Co-speciation analysis
To investigate the major macroevolutionary mode of retroviruses, we used an event-based method through Jane 4 [44] to assess the relationships between host and retrovirus phylogenies. Jane mapped five events of virus phylogeny (cospeciation, duplication, duplication & host switching, loss and failure to diverge) onto the host tree and each event was assigned to a cost. A best mapping was sought by minimizing the total cost. Inferred from previous documents, we assigned three cost schemes (cospeciation-duplication-duplication & host switching-loss-failure to diverge) shown as follows, 0-1-2-1-1 (Jane’s default setting), -1-0-0-0-0 [19, 45], and 0-1-1-2-0 [44]. Then Jane performed statistical analyses to assess the host-virus phylogeny congruence by generating random parasite trees, with the sample size of 500.
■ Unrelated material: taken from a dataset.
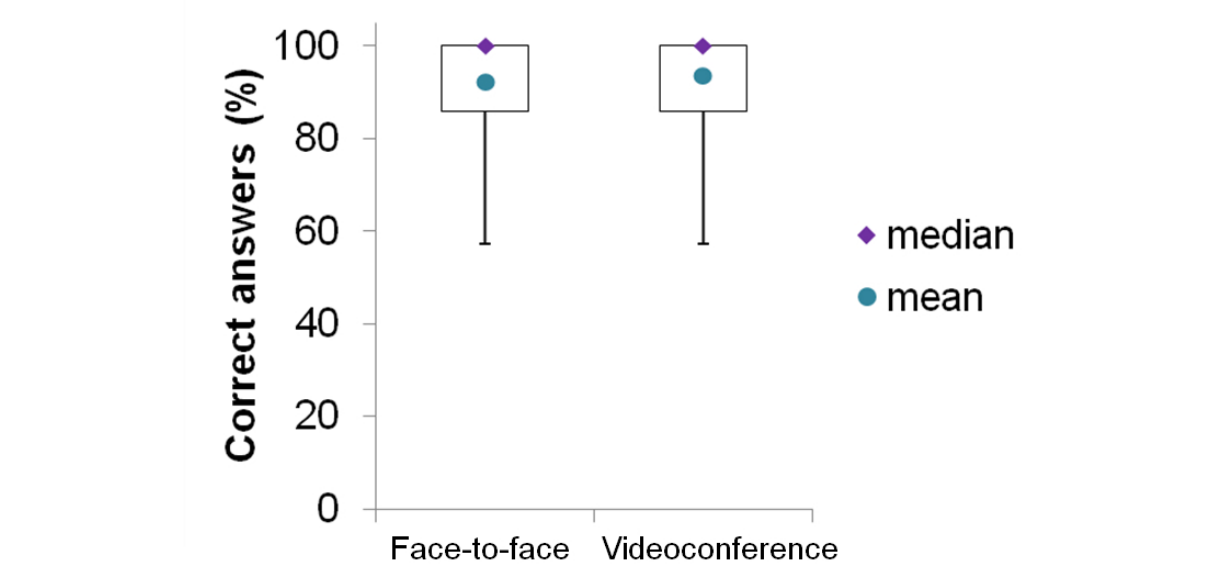
Figure 2. Results of the first part of patients’ evaluation regarding what they learned about OSA and CPAP therapy during the training session (study 2). The box-and-whickers plot shows the percentage of correct answers to the multiple choice test performed by the two randomized groups.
Transmission network reconstruction
We first collapsed all the ERVs that are from species that belong to the same class (from the same order for reptiles, given reptiles are paraphyletic) and clustered together into a group. Because the host states for internal nodes cannot be reconstructed unambiguously and assigned to a specific state with 100% certainty, we identified two groups that share common ancestry at terminal nodes and assigned one undirected interclass transmission event for each such node. This method is more likely to identify recent transmission events.
Supporting information
Data Availability
All relevant data are within the paper and its Supporting Information files.
Funding Statement
This work was supported by National Natural Science Foundation of China (31701091) (to G-ZH), Natural Science Foundation of Jiangsu Province (BK20161016) (to G-ZH), Program for Jiangsu Excellent Scientific and Technological Innovation Team (17CXTD00014) (to G-ZH), and Priority Academic Program Development (PAPD) of Jiangsu Higher Education Institutions (to G-ZH). The funders had no role in study design, data collection and analysis, decision to publish, or preparation of the manuscript.